Essas discussões ainda irão atravessar muitos momentos no cotidiano da evolução social do nosso povo, que em sua cronologia designa a importância na relação entre classes sociais. Abstraindo a questão imagética, de quanta melanina o sujeito tem, o que legitima sua fala identitária e sentimento de pertença, e o que nos diferencia afinal? Somos um país cheio de diferenças, porem essas diferenças são sufocadas em mitos sustentados por uma elite supremacista e prepotente, com o suporte às teorias raciais do europeu exaltado e privilegiado, que arroga para si o direito de estabelecer quem merece ou não respeito com base em sua cor, seu poder econômico e seu prestigio social, respectivamente. O preconceito velado que se vê todos os dias escondido em frases que pretendem soar “politicamente corretas” do “ele não é preto, é negro” ao “não sou racista, tenho até amigos negros”, mostra a hipocrisia de uma sociedade que continua a difundir uma democracia racial que está há anos-luz de ser real. Não podemos esquecer das frases racistas que permeiam o nosso dia-a-dia, do “só podia ser preto”, “cor de burro quando foge”, “cor de formiga”, ao PPP, ou Pardo Pobre Periférico, arrastadas para todo lado na sua não-condição de ser e estar. Aos políticos profissionais de carteirinha, sobram as bravatas simbólicas de atuação politica tentando direcionar as atenções para meios-termos confortáveis de mentiras bem ditas, alicerçadas no concreto da conivência da elite econômica, coincidentemente, brancos. 
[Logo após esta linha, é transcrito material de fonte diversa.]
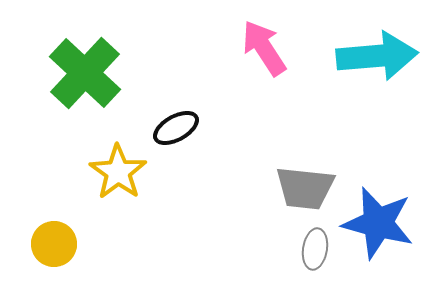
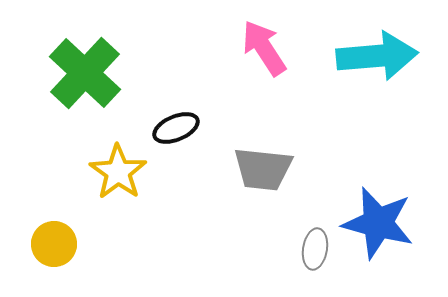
black ellipse: rotated 6 degrees clockwise
gray trapezoid: moved 42 px left, 19 px up
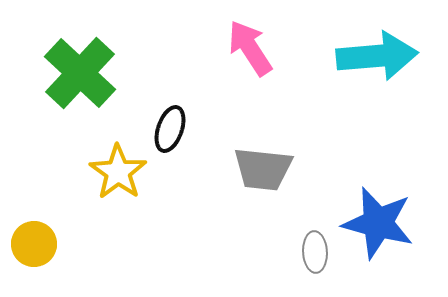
pink arrow: moved 14 px left
green cross: moved 5 px left
black ellipse: moved 6 px left, 1 px down; rotated 48 degrees counterclockwise
yellow circle: moved 20 px left
gray ellipse: moved 3 px down; rotated 12 degrees counterclockwise
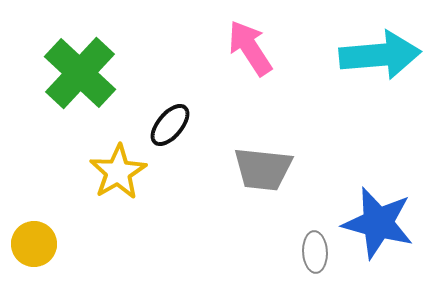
cyan arrow: moved 3 px right, 1 px up
black ellipse: moved 4 px up; rotated 21 degrees clockwise
yellow star: rotated 6 degrees clockwise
"Foi assim, de pavor a atitude de grande parte de brancos - principalmente europeus - no Brasil da época em que se processou a independência política da até então colônia portuguesa. Consideravam alguns impossível essa independência se não se cuidasse de conseguir, contra o elemento africano, a proteção de uma potência européia, ou de assegurar-se, no novo Estado, a preponderância do elemento europeu. No desenvolvimento de novo elemento que não fosse nem africano nem europeu mas a combinação dos dois e de mais um terceiro, o indígena - numa palavra, o mestiço -, é que estava, porventura, a solução, aliás entrevista não só pelos homens de gênio de José Bonifácio como pelo bom-senso dos simples Soares Franco. Solução para a qual vinham, aliás, concorrendo desde remotos anos a política social da Metrópole e a da própria Igreja, com exceção, talvez, dos Jesuítas. A esse respeito são significativas ocorrências como aquelas que se encontram em velhos cronistas do Brasil colonial" (Freyre, 1951, p. 1009-1010).
Depreende-se aqui que em praticamente nada mudou essa preocupação por parte dos detentores do poder sócio-economico nacional. Diante do exposto, somos tentados da acreditar na mestiçagem como solução dos preconceitos sobre as diferenças que nos individualizam, porém o que vemos atualmente é a intolerância ainda infiltrada no cotidiano como um assunto praticamente esgotado em suas retóricas, não recebendo a atenção devida, quando ele envolve questões que ainda cabe muito estudo e novas abordagens. “Não há preconceito de cor no Brasil; o negro conhece o seu lugar.” (FONSECA, 2012, p. 101). Pois é.